New York feds today unsealed a five-count criminal indictment charging a 22-year-old Canadian math prodigy with exploiting vulnerabilities in two decentralized finance protocols, allegedly using them to fraudulently siphon around $65 million from investors in the platforms. Prosecutors allege Andean Medjedovic abused automated …
And work on an attack against Trump's memcoin. If he can drive the value of those to zero he will be a public enemy number one on the FBI's most wanted list, but he'll be a hero to Trump haters everywhere for hitting the orange moron where it hurts most - in his wallet! And these days there are a LOT of Trump haters in Canada so he shouldn't have any difficulty finding people willing to help him stay in hiding!

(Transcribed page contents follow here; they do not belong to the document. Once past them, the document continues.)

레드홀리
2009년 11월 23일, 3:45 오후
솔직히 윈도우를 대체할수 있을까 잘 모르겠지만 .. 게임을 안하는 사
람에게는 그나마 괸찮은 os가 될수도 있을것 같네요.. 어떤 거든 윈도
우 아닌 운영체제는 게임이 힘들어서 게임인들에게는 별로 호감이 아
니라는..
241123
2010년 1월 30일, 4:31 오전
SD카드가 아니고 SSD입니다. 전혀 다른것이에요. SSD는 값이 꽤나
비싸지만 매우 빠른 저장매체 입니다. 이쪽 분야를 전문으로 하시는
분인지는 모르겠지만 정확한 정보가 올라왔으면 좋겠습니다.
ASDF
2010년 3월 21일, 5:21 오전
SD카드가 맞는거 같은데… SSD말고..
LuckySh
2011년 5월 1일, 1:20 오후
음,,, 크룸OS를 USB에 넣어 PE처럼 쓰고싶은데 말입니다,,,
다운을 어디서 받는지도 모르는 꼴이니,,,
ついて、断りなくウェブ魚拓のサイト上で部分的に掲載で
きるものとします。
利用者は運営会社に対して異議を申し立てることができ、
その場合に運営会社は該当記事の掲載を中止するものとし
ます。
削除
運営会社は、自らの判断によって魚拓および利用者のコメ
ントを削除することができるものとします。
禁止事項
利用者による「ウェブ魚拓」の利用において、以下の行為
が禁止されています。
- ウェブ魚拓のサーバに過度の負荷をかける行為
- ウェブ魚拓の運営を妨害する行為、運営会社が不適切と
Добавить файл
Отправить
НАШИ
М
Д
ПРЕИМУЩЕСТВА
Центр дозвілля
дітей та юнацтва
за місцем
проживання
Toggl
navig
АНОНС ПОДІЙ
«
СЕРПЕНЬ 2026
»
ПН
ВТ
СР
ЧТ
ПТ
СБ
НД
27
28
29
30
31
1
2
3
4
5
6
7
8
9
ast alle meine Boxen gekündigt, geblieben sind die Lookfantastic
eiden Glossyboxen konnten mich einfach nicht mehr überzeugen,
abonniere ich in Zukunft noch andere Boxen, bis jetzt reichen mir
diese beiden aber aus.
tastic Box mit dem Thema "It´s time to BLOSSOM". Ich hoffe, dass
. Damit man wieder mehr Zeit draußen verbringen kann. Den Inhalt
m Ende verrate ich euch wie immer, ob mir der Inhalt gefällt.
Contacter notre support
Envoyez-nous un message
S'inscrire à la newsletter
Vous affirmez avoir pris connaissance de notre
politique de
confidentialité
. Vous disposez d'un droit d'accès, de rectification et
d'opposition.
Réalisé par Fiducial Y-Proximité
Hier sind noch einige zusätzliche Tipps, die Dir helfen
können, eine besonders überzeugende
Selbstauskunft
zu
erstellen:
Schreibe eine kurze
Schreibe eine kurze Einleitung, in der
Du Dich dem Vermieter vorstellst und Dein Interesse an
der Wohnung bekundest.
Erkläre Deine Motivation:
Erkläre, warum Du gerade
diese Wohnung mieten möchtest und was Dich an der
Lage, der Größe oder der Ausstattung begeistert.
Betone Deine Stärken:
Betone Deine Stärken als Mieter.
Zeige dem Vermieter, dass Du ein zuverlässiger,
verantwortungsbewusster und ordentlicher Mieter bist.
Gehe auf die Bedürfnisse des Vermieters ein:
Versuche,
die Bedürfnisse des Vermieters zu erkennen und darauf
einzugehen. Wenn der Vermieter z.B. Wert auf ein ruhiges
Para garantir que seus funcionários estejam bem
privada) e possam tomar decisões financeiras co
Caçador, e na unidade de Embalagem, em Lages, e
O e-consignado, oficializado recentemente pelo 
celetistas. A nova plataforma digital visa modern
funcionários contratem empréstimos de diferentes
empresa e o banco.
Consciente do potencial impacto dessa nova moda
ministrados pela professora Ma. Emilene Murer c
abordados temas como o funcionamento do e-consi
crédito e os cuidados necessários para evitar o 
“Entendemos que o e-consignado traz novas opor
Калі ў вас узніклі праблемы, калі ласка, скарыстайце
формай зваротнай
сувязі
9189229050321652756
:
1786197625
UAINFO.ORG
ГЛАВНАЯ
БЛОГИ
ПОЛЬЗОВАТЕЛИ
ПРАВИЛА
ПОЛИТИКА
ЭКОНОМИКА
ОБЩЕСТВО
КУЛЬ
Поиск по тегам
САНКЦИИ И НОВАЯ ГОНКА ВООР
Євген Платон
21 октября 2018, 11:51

If you're worried your tulips might be worthless so you want to exchange them for daffodils, or you're worried the dyke might fail and flood your tulips so you want to move them to a safer warehouse, well you can buy my fun new buttercups (aka Kyber Network Crystals) and my poorly written trading software (aka automated smart contracts) will do those trades for you in an unnecessarily elaborate way, in return for a fee and/or some risk of all your tulips ending up in the hands of 'math prodigy'.
1. Unauthorized damage to a protected computer - No, he used their own broken code to beat the system, no physical damage to the system can be proven, no different to somebody beating the odds at gambling
2. Wire fraud - Yes
3. Attempted Hobbs Act extortion
4. Money laundering charges
He's going down though, when they catch him, although a few millions Dollars, you can live well in a country with no USA extradition treaty.
Generally, in those countries, sooner or later, the local organized criminals find you, beat the crap out of you until you cough up any keys/passwords they need to steal your money, and then they give you a dirt nap to tie up the loose ends.
It's solved the same way - in fact more easily - that fraudulently obtained regular currency is dealt with. The exchanges/banks refuse to move it around and so, unless it's a small amount you can pay your cryptobro milkman with, you're stuck exposing it to money laundering risk and write-down, or you accept it's permanently stuck in the black market and buy a stolen van Gogh with it, or whatever.
Yep, the 'code is law' view is interesting. But, it's a matter of... if you use social engineering, 'brain hacks', pig butchering, erc. to get a person to hand over cash, you are defrauding them. Even though they are giving you money fully volintarily. So clearly (at least to me) this is the same. You're not committing theft perhaps but are committing fraiud using this technique to receive funds with smart contracts.